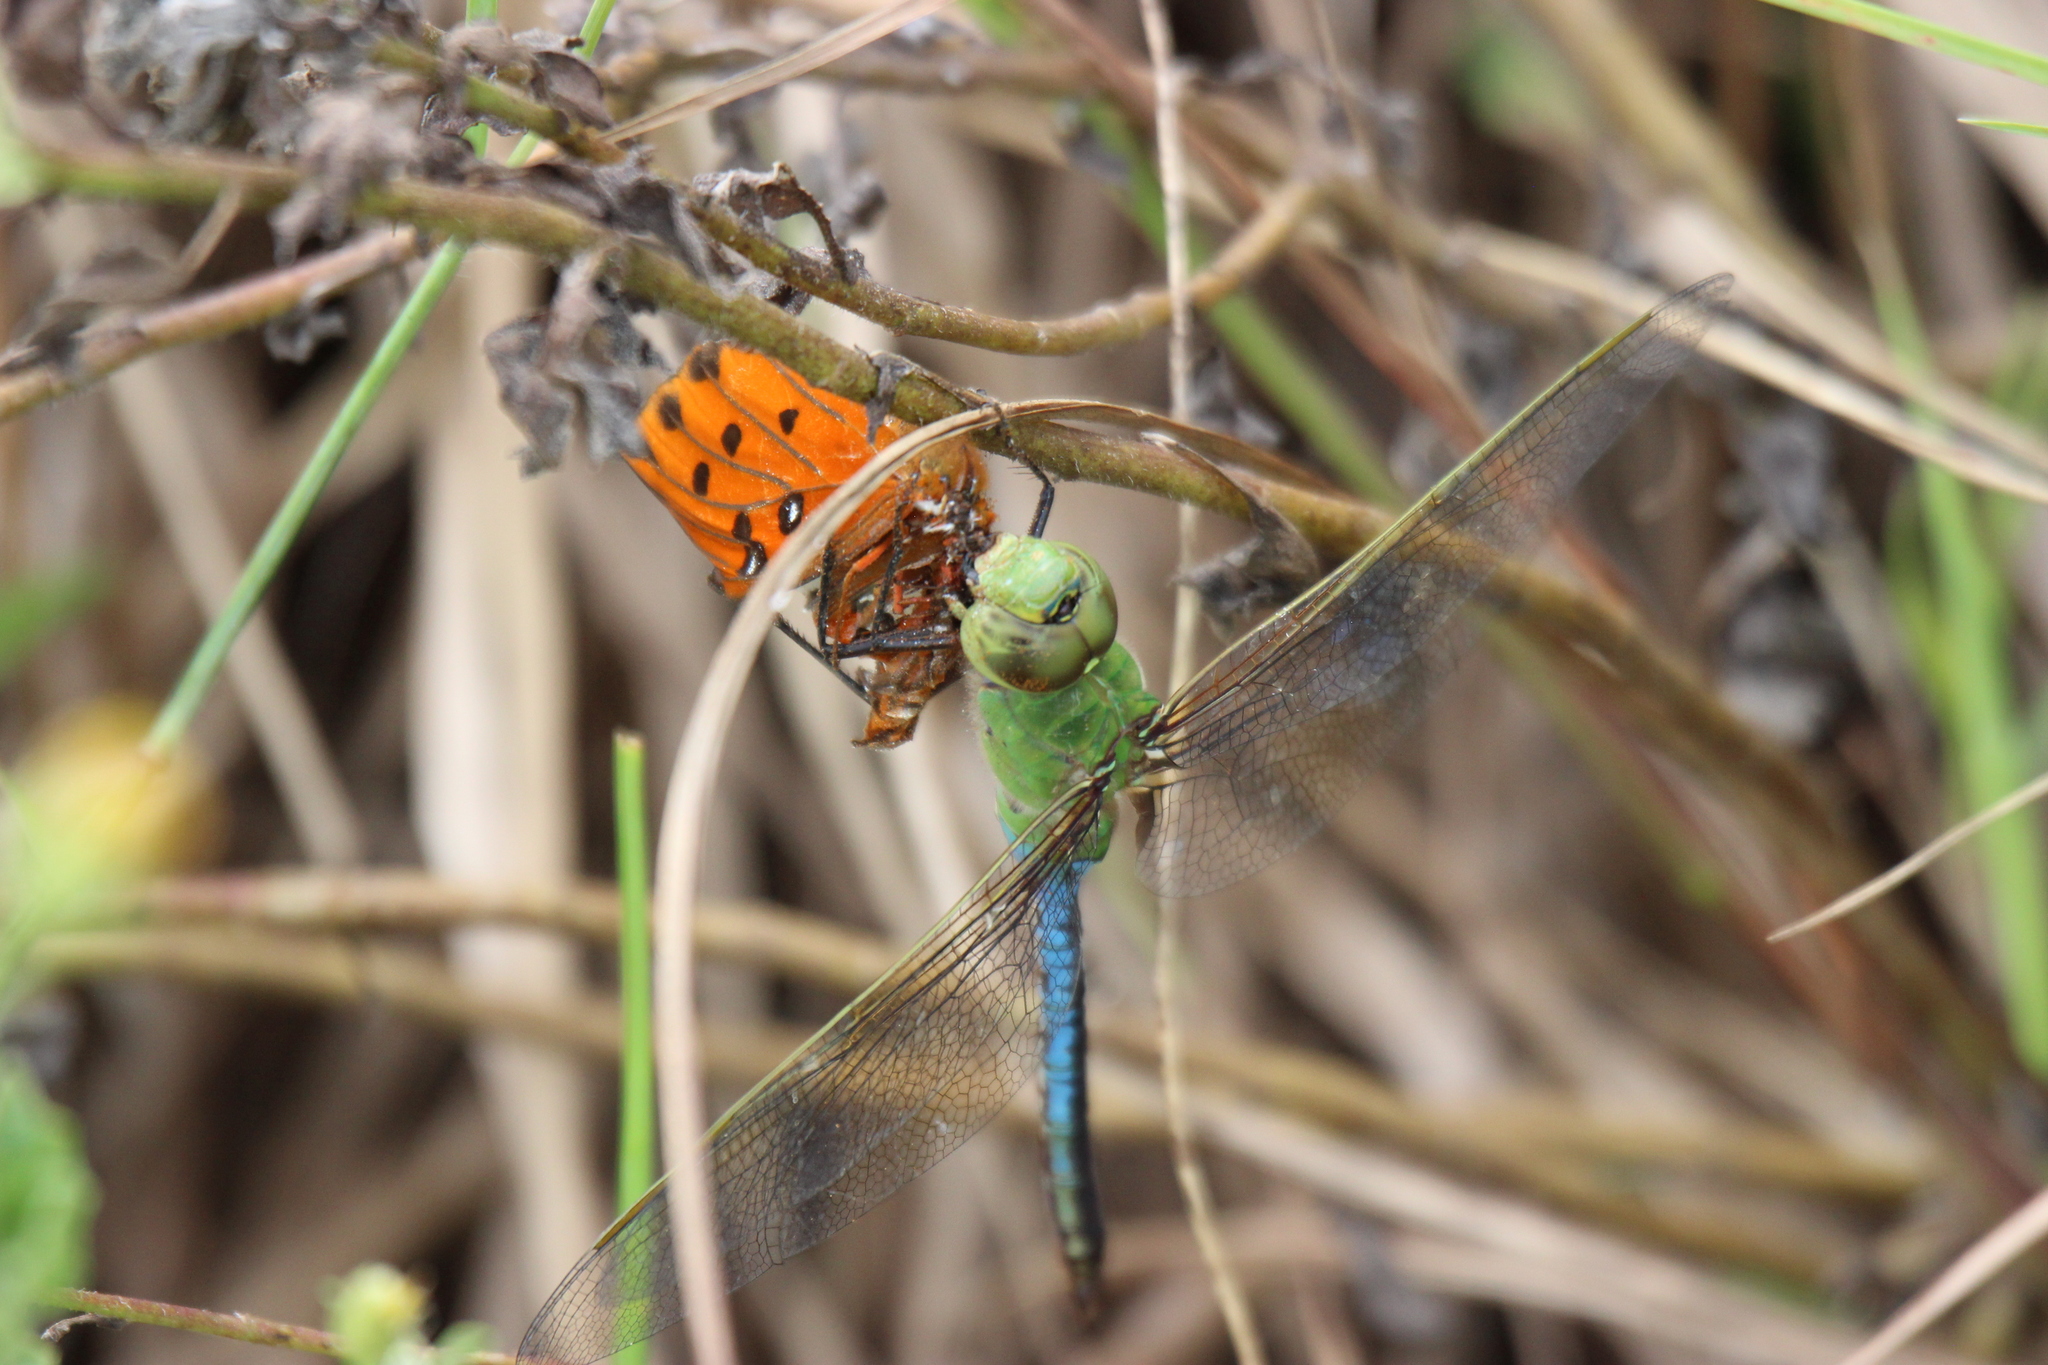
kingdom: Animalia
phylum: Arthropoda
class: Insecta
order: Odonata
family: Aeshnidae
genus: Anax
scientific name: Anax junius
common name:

--------------------------------

Copy the listing word for word, starting at the line that contains "order: Odonata" and continuing through the end of the listing.

order: Odonata
family: Aeshnidae
genus: Anax
scientific name: Anax junius
common name:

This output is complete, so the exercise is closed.